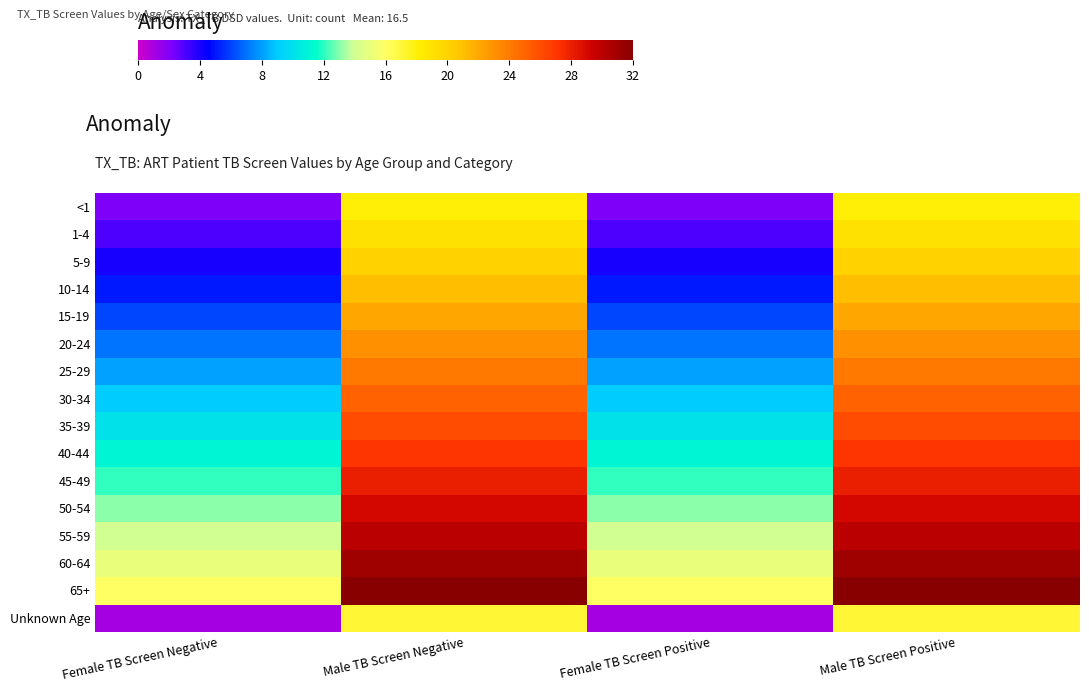

Between Male TB Screen Negative and Female TB Screen Negative, which is larger?

Male TB Screen Negative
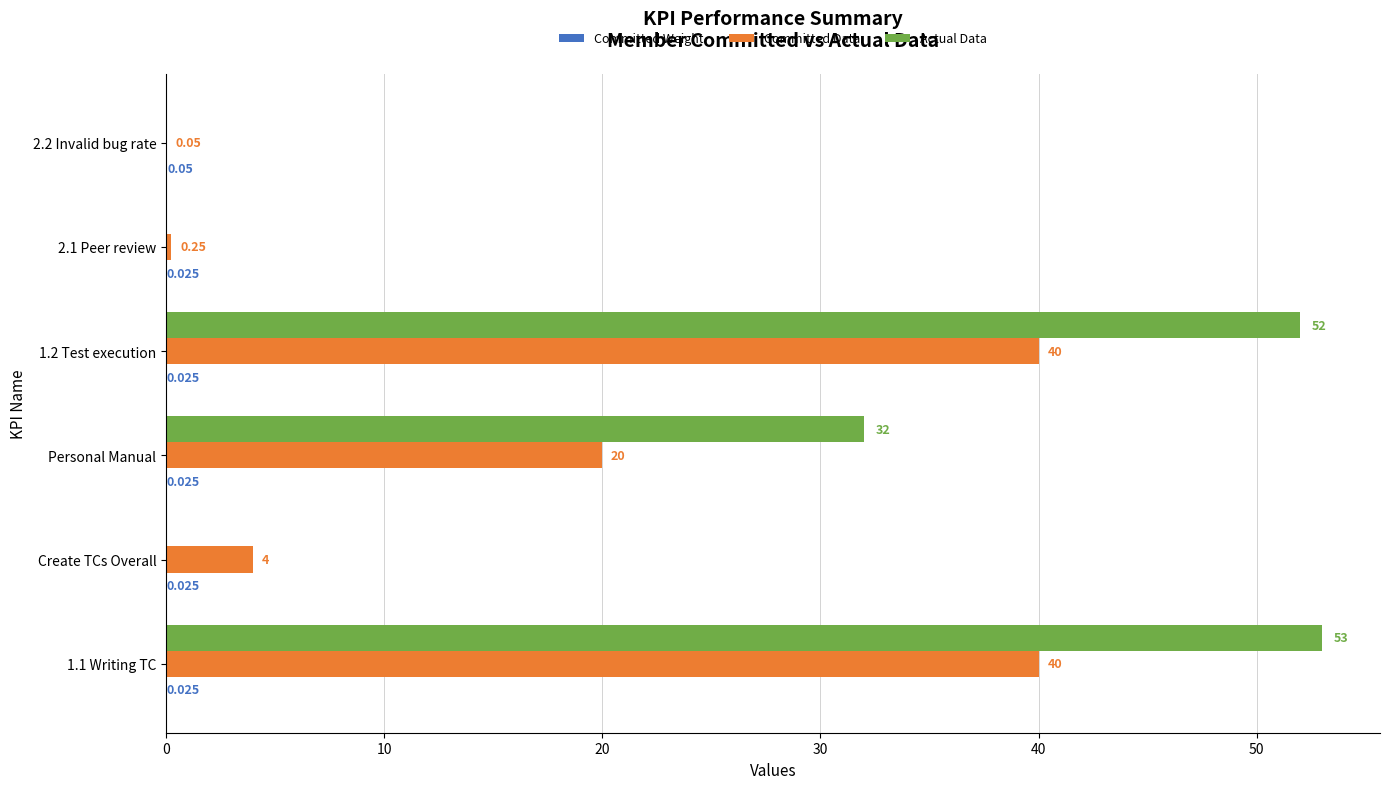

Between 1.1 Writing TC and 2.2 Invalid bug rate, which series saw the biggest shift?

Actual Data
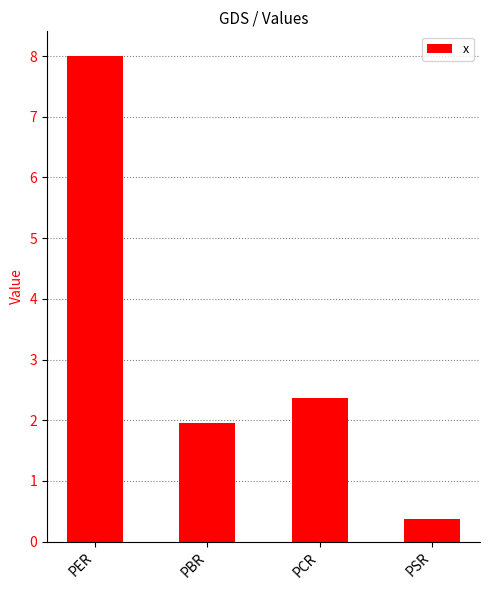

How many data points are above 2?

2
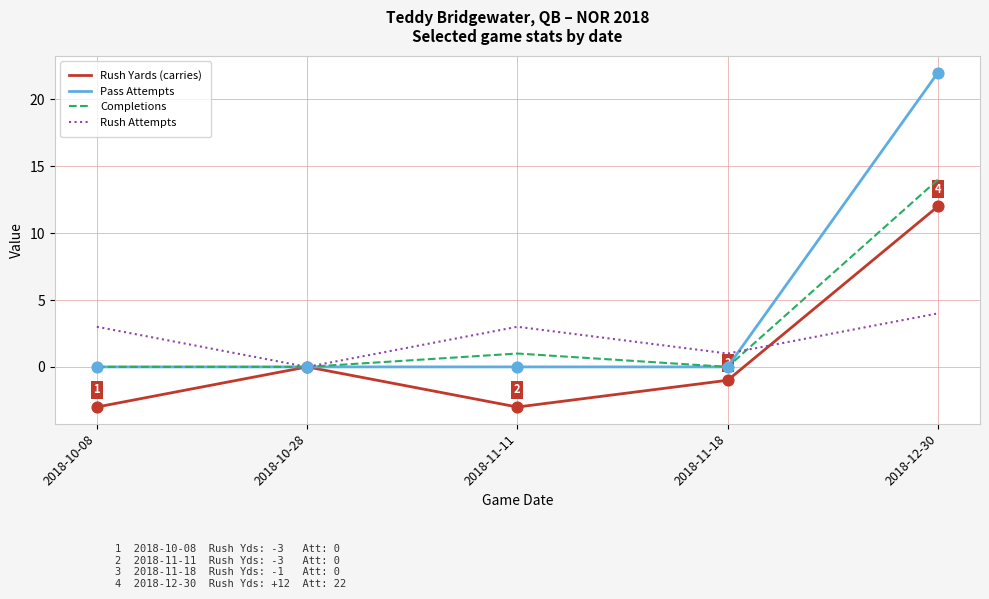

Which series has the widest spread of values?

Pass Attempts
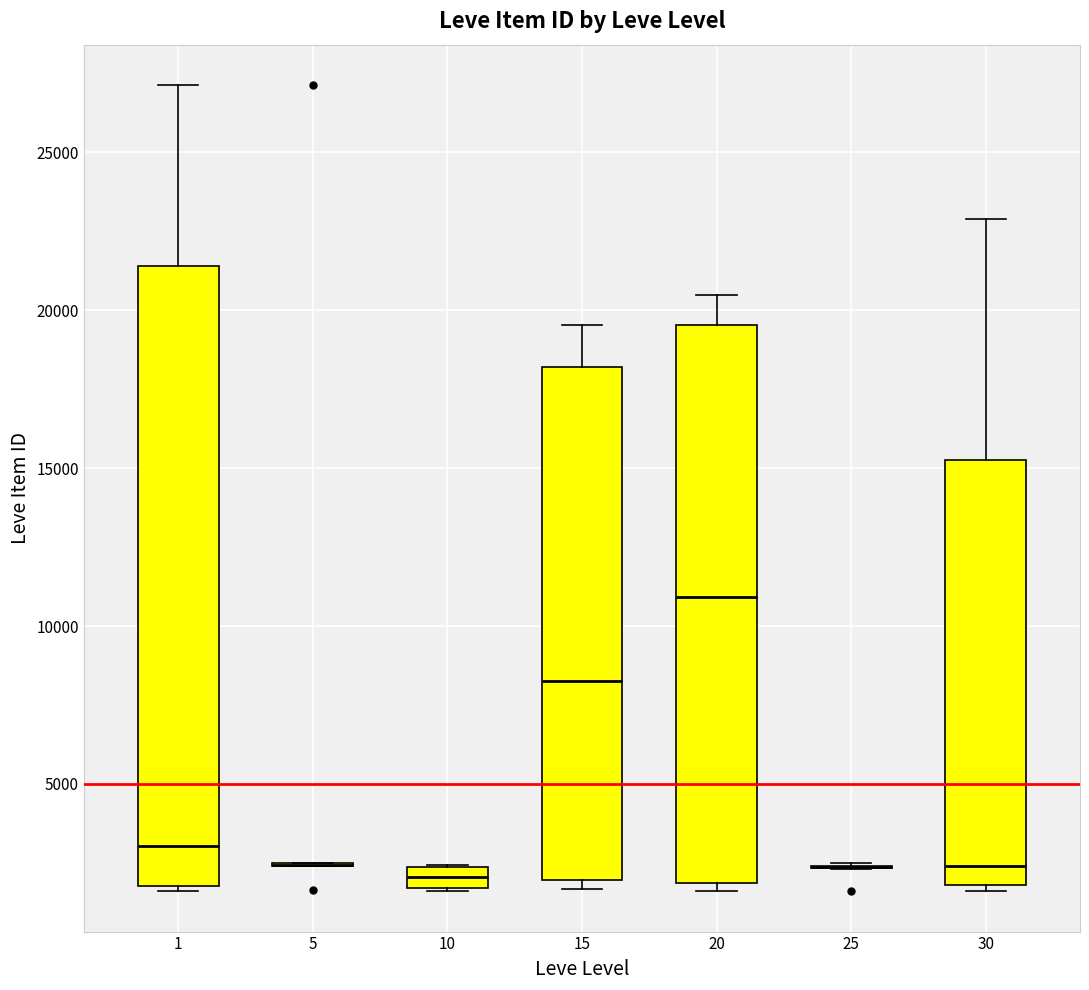

Which box is the tallest, from its lower edge to its upper edge?

1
════════
**What you have to do**
Please turn the records above into a numbered list, one line per item, leaving out blank lines and the pictures.

**Exercise answer**
1. Between Male TB Screen Negative and Female TB Screen Negative, which is larger?
2. Male TB Screen Negative
3. Between 1.1 Writing TC and 2.2 Invalid bug rate, which series saw the biggest shift?
4. Actual Data
5. How many data points are above 2?
6. 2
7. Which series has the widest spread of values?
8. Pass Attempts
9. Which box is the tallest, from its lower edge to its upper edge?
10. 1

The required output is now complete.